By point of comparison:
Electricity prices for industrial use are 41.7 percent lower in France than in Germany. If similar inefficiencies begin to surface in steel and other critical manufacturing industries, the impact on the German economy will be significant.
Let’s be fair: Germany generated (in 2010) about the same amount of electricity via nuclear energy – about 22 percent – as the United States does and half the nuclear plants there are still chugging along until 2022. Germany gets about 43 percent of generation from coal. It’s move to renewable energy is meant to impact the coal percentage as well as get nuclear to zero. What’s hurting here the impact that move is having on ratepayers and, obviously, the industrial sector.
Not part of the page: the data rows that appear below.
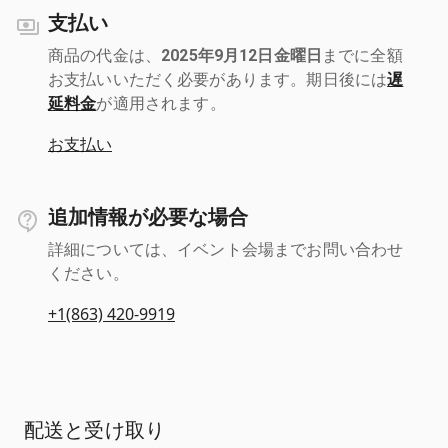
支払い
商品の代金は、
2025年9月12日金曜日
までに全額
お支払いいただく必要があります。期日後には
遅
延料金
が適用されます。
お支払い
追加情報が必要な場合
詳細については、イベント会場までお問い合わせ
ください。
+1(863) 420-9919
配送と受け取り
In an interview with Uranium Investing News, Edward Kee, vice president of NERA Economic Consulting, offered his opinion on the current policy dynamics, commenting, “before all German nuclear plants are permanently closed, the policy will shift and some of these nuclear power plants will remain in service. However, this view is based on fundamental economics and not by the less-predictable politics.”
Anyone can say anything, of course, but that doesn’t mean we can’t like some of what they say – NERA doesn’t seem to have any particular ideological or pro-nuclear inclination, so it’s just making an economic assessment. We’ll see in a decade or so how that works out.